Page excerpt:
Otherwise I've been going through my stuff at home and picking out what I'm gonna bring back to Chicago with me. Just spray painted a bunch of picture frames for a project that I'm being particularly ambitious about. Ugh, JOBS. Kill me now. Sorry, just meant to whine about my fic not update you all on all mundane points of my life. Come talk to me, give me a reason to liiiiiive. Or another fic idea to write that won't get totally thrown off by one stupid little detail *sigh*.
michals: (I am immature)
I hung out with my friend S. last night. It was weird, she's getting married in the spring and she'll be the first of my friends to get married. We were hanging out at her house, and though it's technically her mom's house, my friend and her fiance live there and take care of the house and mow the lawn and everything. They both have jobs, they go to school part time, they're saving up for the wedding. We talked about the baby thing for god's sake. Sorry, it's just blowing my mind because she's so grown up and it's like she's getting started with her life and I don't feel like that about myself at all. I don't think I'll ever be that person, I don't know if I'm capable of it, but I'm fascinated watching my friends grow up.

Dataset extract:

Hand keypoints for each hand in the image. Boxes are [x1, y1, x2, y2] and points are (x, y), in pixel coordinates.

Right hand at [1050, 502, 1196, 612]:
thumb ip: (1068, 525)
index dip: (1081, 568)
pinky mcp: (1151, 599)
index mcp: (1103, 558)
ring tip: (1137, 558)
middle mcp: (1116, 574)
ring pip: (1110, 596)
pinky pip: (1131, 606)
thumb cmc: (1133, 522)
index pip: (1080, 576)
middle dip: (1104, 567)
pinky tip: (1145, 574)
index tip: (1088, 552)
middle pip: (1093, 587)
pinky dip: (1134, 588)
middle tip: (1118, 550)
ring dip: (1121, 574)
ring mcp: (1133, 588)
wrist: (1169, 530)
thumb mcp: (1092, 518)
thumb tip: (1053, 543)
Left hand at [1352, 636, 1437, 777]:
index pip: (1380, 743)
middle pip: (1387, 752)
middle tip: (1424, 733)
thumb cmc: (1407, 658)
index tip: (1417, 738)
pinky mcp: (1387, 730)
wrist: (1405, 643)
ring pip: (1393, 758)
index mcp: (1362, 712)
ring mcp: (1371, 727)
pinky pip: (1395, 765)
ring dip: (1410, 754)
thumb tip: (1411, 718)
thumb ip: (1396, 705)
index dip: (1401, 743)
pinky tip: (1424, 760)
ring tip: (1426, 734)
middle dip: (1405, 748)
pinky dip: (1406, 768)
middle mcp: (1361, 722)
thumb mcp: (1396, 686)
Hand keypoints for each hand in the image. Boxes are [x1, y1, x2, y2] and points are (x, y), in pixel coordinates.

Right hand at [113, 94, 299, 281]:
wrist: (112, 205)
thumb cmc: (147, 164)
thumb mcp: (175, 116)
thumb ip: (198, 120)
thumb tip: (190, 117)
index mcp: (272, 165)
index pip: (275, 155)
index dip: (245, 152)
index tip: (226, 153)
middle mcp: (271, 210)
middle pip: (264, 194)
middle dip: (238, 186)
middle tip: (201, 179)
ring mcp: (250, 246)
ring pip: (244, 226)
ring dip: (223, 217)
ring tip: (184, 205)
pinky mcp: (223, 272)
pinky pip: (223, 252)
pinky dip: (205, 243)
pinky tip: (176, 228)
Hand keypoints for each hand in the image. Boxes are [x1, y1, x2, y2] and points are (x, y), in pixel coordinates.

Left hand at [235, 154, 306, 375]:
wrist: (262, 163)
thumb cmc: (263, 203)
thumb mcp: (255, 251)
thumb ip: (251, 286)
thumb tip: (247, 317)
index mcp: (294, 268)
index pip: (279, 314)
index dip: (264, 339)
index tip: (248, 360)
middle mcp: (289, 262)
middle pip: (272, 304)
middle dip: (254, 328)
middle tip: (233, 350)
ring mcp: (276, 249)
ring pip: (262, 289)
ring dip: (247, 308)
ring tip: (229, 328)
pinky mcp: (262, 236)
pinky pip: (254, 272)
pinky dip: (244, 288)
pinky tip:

How to complete this task: Reproduce word for word the stretch of the journal post above that begins at the words "Otherwise I've been" and stops after "little detail *sigh*.".

Exercise solution:
Otherwise I've been going through my stuff at home and picking out what I'm gonna bring back to Chicago with me. Just spray painted a bunch of picture frames for a project that I'm being particularly ambitious about. Ugh, JOBS. Kill me now. Sorry, just meant to whine about my fic not update you all on all mundane points of my life. Come talk to me, give me a reason to liiiiiive. Or another fic idea to write that won't get totally thrown off by one stupid little detail *sigh*.